**Enunciado**:
En el texto sobre Gauguin que aparece a continuación, reescribe de forma más breve el párrafo que empieza con «La figura femenina sigue siendo» y conserva sus datos principales.

── Texto proporcionado ──

Con un formato llamativamente horizontal, el lienzo sigue una evolución cronológica inversa, comenzando en su extremo izquierdo con la desoladora figura de una momia que, en posición fetal, tapa sus oídos como intentando mantenerse ajena a toda la escena; mientras que en el extremo izquierdo, un bebé, símbolo de la inocencia y la vida, es cuidado por tres jóvenes tahitianas. En el centro, la figura del hombre que coge un fruto simboliza la tentación y caída del hombre. Estructurando el cuadro en un sentido cronológico inverso, Gauguin parece señalar lo primitivo, lo inocente, como único camino a seguir por el artista.
EL ÚLTIMO ACORDE – HUÍDA A LAS MARQUESAS
En septiembre de 1901, Gauguin abandonó Tahití con destino a las Islas Marquesas. El porqué de su huida aún no está del todo claro: mientras que los admiradores sugieren que el artista buscaba un nuevo escenario para sus inquietudes artísticas, no pocos historiadores señalan al hecho de que su evidente deterioro físico le había hecho perder encanto entre las tahitianas, forzándole a largos periodos de abstinencia. Sea cual sea el motivo, Gauguin se estableció en Hiva Da, principal isla del archipiélago de las Islas Marquesas, y establece su casa sobre terrenos de la Iglesia Católica. Antes de partir, pinta una bonita despedida a Tahití en su «Idilio en Tahití» (1901, Zurich, colección E. G. Buhrle)
La figura femenina sigue siendo una parte fundamental en su temática. En «Contes barbares (leyendas exóticas)» (1902, Essen, Museo Folkwang) Gauguin vuelve a loar la belleza polinesia representando a dos bellas muchachas sentadas, tras las que aparece la misteriosa figura del poeta Meyer de Hann, amigo parisino de Gauguin. No deja de resultar curioso, abierto a múltiples interpretaciones, que la figura del occidental se nos presente como un demonio de ojos felinos y afiladas garras.

───
── Material proporcionado ──

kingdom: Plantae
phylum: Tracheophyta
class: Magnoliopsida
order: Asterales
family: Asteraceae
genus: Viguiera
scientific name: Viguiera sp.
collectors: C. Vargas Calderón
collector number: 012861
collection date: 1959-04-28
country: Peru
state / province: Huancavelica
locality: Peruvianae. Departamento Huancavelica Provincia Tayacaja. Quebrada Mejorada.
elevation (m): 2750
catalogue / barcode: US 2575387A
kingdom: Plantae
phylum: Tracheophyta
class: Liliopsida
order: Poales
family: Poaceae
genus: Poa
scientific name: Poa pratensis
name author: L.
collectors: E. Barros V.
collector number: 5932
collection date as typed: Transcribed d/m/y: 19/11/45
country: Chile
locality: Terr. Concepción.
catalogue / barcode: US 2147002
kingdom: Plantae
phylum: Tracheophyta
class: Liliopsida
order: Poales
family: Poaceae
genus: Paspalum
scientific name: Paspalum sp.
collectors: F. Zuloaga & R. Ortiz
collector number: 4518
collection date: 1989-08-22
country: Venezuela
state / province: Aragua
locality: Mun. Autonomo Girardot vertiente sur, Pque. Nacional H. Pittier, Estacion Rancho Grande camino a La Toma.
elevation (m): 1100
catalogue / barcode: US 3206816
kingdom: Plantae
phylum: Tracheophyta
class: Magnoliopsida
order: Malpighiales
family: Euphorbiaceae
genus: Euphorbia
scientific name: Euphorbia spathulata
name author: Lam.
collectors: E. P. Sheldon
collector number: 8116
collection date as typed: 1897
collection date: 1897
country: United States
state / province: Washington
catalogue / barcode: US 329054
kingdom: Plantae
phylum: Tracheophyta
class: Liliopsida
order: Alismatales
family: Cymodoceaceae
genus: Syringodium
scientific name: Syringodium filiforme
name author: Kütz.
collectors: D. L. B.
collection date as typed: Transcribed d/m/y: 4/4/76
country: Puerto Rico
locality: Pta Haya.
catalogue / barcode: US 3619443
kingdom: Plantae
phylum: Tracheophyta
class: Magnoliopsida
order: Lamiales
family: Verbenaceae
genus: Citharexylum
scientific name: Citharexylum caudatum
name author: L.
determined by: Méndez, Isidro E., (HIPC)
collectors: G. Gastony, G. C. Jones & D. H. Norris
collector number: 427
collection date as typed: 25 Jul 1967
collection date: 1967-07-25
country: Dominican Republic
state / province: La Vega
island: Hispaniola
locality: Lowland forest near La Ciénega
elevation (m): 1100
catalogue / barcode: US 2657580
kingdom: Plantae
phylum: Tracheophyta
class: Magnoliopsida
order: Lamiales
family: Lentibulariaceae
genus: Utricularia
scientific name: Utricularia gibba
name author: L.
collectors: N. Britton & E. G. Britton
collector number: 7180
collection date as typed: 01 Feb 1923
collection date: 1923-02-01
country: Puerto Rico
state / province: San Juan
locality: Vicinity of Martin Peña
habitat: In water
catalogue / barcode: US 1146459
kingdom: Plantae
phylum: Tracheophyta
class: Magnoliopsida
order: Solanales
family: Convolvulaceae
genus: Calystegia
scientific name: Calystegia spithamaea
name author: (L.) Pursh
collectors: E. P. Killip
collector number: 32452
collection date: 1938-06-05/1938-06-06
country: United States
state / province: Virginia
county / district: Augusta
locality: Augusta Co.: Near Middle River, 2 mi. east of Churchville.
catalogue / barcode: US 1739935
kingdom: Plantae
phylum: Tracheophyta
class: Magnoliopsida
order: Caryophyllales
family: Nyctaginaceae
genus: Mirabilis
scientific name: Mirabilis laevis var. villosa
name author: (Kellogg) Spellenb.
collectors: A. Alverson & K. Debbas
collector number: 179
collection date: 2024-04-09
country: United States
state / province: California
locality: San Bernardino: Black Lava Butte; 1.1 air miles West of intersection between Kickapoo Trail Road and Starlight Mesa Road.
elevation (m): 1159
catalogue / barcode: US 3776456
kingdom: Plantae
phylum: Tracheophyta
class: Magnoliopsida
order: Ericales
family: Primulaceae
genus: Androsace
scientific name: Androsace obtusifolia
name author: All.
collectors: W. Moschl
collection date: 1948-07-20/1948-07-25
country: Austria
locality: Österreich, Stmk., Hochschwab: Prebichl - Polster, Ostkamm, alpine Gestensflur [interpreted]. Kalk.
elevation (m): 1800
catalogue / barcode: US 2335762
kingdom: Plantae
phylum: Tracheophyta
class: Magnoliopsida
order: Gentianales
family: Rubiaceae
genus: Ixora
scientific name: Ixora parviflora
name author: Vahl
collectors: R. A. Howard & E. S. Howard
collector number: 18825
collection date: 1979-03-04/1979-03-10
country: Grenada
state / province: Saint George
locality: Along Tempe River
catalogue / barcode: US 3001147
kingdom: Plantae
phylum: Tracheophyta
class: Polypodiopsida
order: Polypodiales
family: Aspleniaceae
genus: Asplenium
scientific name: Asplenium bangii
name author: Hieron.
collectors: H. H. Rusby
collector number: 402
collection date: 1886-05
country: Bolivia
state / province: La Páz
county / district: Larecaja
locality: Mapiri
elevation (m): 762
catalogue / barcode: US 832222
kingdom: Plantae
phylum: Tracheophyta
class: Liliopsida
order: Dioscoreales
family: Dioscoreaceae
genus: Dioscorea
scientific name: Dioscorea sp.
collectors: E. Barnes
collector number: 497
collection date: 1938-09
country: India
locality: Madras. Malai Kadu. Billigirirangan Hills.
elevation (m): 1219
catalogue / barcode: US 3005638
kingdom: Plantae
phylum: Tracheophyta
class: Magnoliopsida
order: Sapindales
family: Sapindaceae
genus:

───

**Respuesta del ejercicio**:
La figura femenina sigue siendo central en la temática de Gauguin. En «Contes barbares (leyendas exóticas)» (1902, Essen, Museo Folkwang) exalta la belleza polinesia con dos muchachas sentadas. Tras ellas aparece su amigo parisino, el poeta Meyer de Hann, representado curiosamente como un demonio de ojos felinos y garras afiladas, lo que admite múltiples interpretaciones.